▶ What needs to be done: Write out the records word for word.

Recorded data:
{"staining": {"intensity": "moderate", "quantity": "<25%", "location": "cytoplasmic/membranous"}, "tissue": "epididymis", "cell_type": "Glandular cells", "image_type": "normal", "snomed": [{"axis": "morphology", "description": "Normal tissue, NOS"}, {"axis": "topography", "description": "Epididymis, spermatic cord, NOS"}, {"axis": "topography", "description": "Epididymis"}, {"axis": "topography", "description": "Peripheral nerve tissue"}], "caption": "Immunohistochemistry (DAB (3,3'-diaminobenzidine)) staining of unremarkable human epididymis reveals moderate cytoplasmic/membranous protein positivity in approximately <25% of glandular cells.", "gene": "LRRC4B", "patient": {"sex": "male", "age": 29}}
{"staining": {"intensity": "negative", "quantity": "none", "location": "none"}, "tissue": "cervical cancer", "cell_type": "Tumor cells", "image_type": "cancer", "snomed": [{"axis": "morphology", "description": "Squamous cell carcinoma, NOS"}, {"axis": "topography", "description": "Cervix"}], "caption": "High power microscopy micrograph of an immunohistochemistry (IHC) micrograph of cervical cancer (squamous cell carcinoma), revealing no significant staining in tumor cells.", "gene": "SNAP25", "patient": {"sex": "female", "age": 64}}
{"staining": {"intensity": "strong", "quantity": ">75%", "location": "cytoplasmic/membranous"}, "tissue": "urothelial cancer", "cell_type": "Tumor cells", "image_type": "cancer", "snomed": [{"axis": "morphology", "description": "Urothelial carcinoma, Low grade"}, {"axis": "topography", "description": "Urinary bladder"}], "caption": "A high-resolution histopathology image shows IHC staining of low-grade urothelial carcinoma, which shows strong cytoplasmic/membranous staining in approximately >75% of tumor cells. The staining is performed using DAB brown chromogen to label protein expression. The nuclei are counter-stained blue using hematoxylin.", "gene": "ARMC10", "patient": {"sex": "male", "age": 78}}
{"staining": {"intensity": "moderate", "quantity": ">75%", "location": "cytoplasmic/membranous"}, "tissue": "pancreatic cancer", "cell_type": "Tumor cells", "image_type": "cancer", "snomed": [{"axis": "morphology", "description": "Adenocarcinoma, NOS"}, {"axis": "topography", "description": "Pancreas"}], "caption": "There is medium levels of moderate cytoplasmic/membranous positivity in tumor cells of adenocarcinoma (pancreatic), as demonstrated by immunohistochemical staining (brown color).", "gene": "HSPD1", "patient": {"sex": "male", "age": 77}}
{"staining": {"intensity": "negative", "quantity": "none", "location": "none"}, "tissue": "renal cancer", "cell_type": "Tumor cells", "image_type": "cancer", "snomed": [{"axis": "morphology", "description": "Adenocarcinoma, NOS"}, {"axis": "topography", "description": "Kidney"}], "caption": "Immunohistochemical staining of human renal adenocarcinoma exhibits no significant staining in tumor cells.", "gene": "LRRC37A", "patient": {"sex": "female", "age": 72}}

▶ Output below:
{"staining": {"intensity": "moderate", "quantity": "<25%", "location": "cytoplasmic/membranous"}, "tissue": "epididymis", "cell_type": "Glandular cells", "image_type": "normal", "snomed": [{"axis": "morphology", "description": "Normal tissue, NOS"}, {"axis": "topography", "description": "Epididymis, spermatic cord, NOS"}, {"axis": "topography", "description": "Epididymis"}, {"axis": "topography", "description": "Peripheral nerve tissue"}], "caption": "Immunohistochemistry (DAB (3,3'-diaminobenzidine)) staining of unremarkable human epididymis reveals moderate cytoplasmic/membranous protein positivity in approximately <25% of glandular cells.", "gene": "LRRC4B", "patient": {"sex": "male", "age": 29}}
{"staining": {"intensity": "negative", "quantity": "none", "location": "none"}, "tissue": "cervical cancer", "cell_type": "Tumor cells", "image_type": "cancer", "snomed": [{"axis": "morphology", "description": "Squamous cell carcinoma, NOS"}, {"axis": "topography", "description": "Cervix"}], "caption": "High power microscopy micrograph of an immunohistochemistry (IHC) micrograph of cervical cancer (squamous cell carcinoma), revealing no significant staining in tumor cells.", "gene": "SNAP25", "patient": {"sex": "female", "age": 64}}
{"staining": {"intensity": "strong", "quantity": ">75%", "location": "cytoplasmic/membranous"}, "tissue": "urothelial cancer", "cell_type": "Tumor cells", "image_type": "cancer", "snomed": [{"axis": "morphology", "description": "Urothelial carcinoma, Low grade"}, {"axis": "topography", "description": "Urinary bladder"}], "caption": "A high-resolution histopathology image shows IHC staining of low-grade urothelial carcinoma, which shows strong cytoplasmic/membranous staining in approximately >75% of tumor cells. The staining is performed using DAB brown chromogen to label protein expression. The nuclei are counter-stained blue using hematoxylin.", "gene": "ARMC10", "patient": {"sex": "male", "age": 78}}
{"staining": {"intensity": "moderate", "quantity": ">75%", "location": "cytoplasmic/membranous"}, "tissue": "pancreatic cancer", "cell_type": "Tumor cells", "image_type": "cancer", "snomed": [{"axis": "morphology", "description": "Adenocarcinoma, NOS"}, {"axis": "topography", "description": "Pancreas"}], "caption": "There is medium levels of moderate cytoplasmic/membranous positivity in tumor cells of adenocarcinoma (pancreatic), as demonstrated by immunohistochemical staining (brown color).", "gene": "HSPD1", "patient": {"sex": "male", "age": 77}}
{"staining": {"intensity": "negative", "quantity": "none", "location": "none"}, "tissue": "renal cancer", "cell_type": "Tumor cells", "image_type": "cancer", "snomed": [{"axis": "morphology", "description": "Adenocarcinoma, NOS"}, {"axis": "topography", "description": "Kidney"}], "caption": "Immunohistochemical staining of human renal adenocarcinoma exhibits no significant staining in tumor cells.", "gene": "LRRC37A", "patient": {"sex": "female", "age": 72}}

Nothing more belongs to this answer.